## Instructions to follow
Could you copy every line of the material below, word for word and with nothing changed?

## Data below
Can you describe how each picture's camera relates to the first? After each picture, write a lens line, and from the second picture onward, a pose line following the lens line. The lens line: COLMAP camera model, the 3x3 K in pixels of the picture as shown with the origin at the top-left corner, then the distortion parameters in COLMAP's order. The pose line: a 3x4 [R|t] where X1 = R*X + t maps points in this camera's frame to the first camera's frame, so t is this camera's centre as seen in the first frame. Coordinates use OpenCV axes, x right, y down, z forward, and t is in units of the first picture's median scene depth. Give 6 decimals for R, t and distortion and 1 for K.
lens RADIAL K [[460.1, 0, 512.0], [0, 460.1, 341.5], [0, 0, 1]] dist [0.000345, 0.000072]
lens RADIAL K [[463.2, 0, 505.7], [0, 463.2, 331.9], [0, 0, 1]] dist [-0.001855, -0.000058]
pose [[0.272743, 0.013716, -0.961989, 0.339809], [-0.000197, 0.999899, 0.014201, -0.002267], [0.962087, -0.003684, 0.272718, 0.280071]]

## Task response
Can you describe how each picture's camera relates to the first? After each picture, write a lens line, and from the second picture onward, a pose line following the lens line. The lens line: COLMAP camera model, the 3x3 K in pixels of the picture as shown with the origin at the top-left corner, then the distortion parameters in COLMAP's order. The pose line: a 3x4 [R|t] where X1 = R*X + t maps points in this camera's frame to the first camera's frame, so t is this camera's centre as seen in the first frame. Coordinates use OpenCV axes, x right, y down, z forward, and t is in units of the first picture's median scene depth. Give 6 decimals for R, t and distortion and 1 for K.
lens RADIAL K [[460.1, 0, 512.0], [0, 460.1, 341.5], [0, 0, 1]] dist [0.000345, 0.000072]
lens RADIAL K [[463.2, 0, 505.7], [0, 463.2, 331.9], [0, 0, 1]] dist [-0.001855, -0.000058]
pose [[0.272743, 0.013716, -0.961989, 0.339809], [-0.000197, 0.999899, 0.014201, -0.002267], [0.962087, -0.003684, 0.272718, 0.280071]]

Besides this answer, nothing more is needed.